Q.Since the outbreak of the pandemic, there has been a lot of talk about the great resignation or great resignation: people who leave their job and go home. What’s going on?
R.Job abandonment levels – the possibility of someone voluntarily leaving their job – had been on the decline for many years and we were at historically low numbers before the covid. With the pandemic they have increased again, but nothing similar to what we had in the sixties or seventies. Most of the people who have quit their jobs in recent times have done so to go to better jobs, especially in services. I think the great resignation has been greatly exaggerated.

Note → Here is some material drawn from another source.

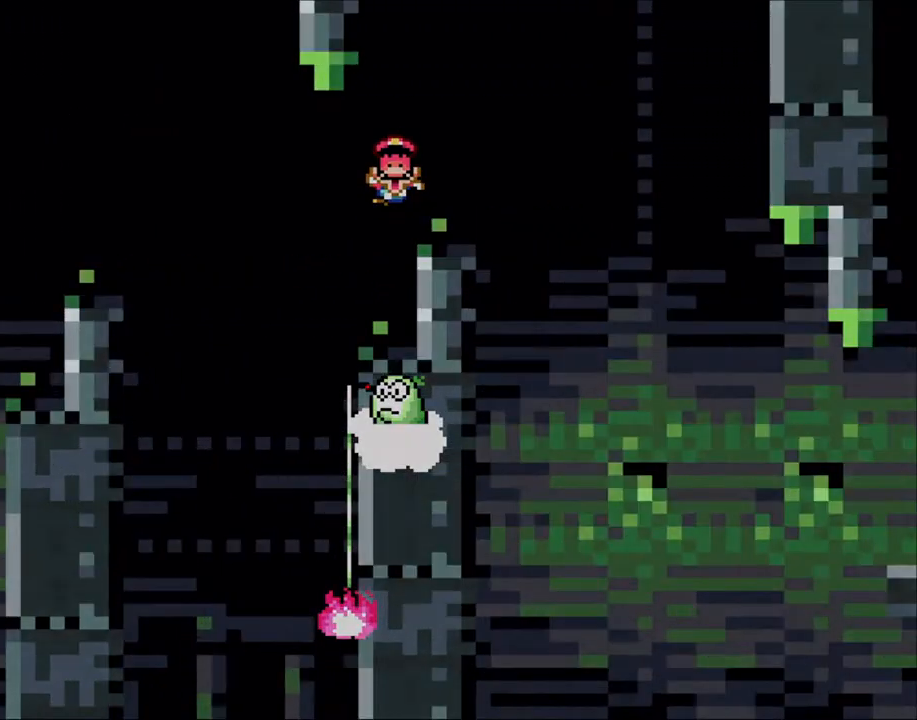
{"buttons": [], "events": [[117, "A", "up"], [117, "X", "up"]]}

Q.Some companies complain that they cannot find workers…
R.. We economists always say that if there are a lack of workers, it is necessary to raise salaries. It seems inconsequential to protest the increase in the minimum wage and at the same time complain that you don’t have people to work with. Perhaps what is happening is that, simultaneously, companies have vacancies and do not want to raise salaries.
Q.You have also studied the impact of immigration on wages. What conclusions have you reached?
R.I haven’t studied the subject for more than 10 years, but my previous work and other more recent ones that I know of is that migratory movements do not have a noticeable effect on employment or on the wages of native workers with similar qualifications to newcomers.